The question of delaying distributions from a bypass trust—also known as a credit shelter trust or an A-B trust—until a specific age is a common one for estate planning clients, and the answer is generally yes, but with careful consideration. Bypass trusts are designed to utilize the estate tax exemption—currently $13.61 million per individual in 2024— sheltering assets from estate taxes. However, the grantor—the person creating the trust—doesn’t have complete control over when and how beneficiaries receive distributions. This is where strategically delaying those distributions becomes crucial, balancing tax benefits with beneficiary needs.
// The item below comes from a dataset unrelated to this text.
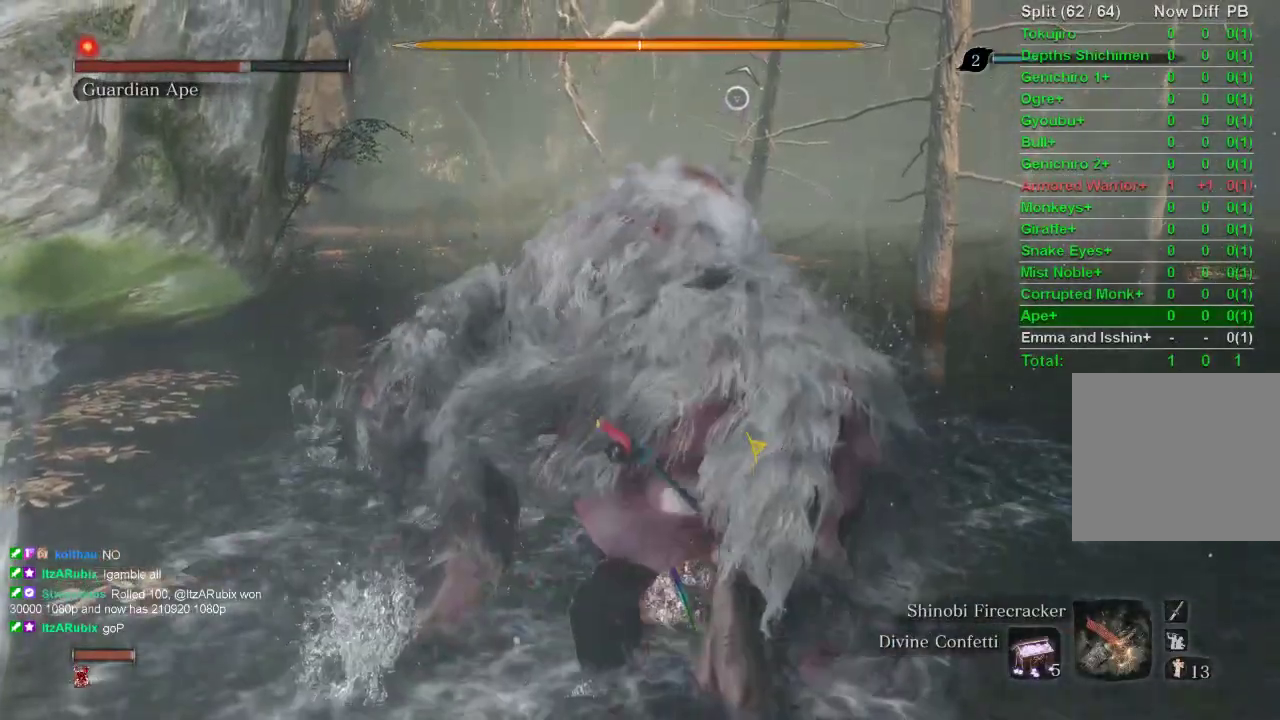
{"buttons": ["R1"], "left_stick": "up", "right_stick": "center", "events": []}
What are the benefits of delaying trust distributions?
Delaying distributions offers several advantages. First, it allows for continued asset growth within the trust, potentially increasing the ultimate inheritance for beneficiaries. Imagine a trust funded with $2 million in growth stocks; delaying distributions for even five years could significantly increase the principal due to compounding returns. Second, it can protect beneficiaries from their own impulsivity or lack of financial maturity. Many clients express concern that a sudden influx of cash could be mismanaged by a young or inexperienced beneficiary. According to a recent study by the National Endowment for Financial Education, approximately 70% of lottery winners eventually spend all their winnings. Finally, delaying distributions can preserve assets for long-term care needs, should a beneficiary require it later in life.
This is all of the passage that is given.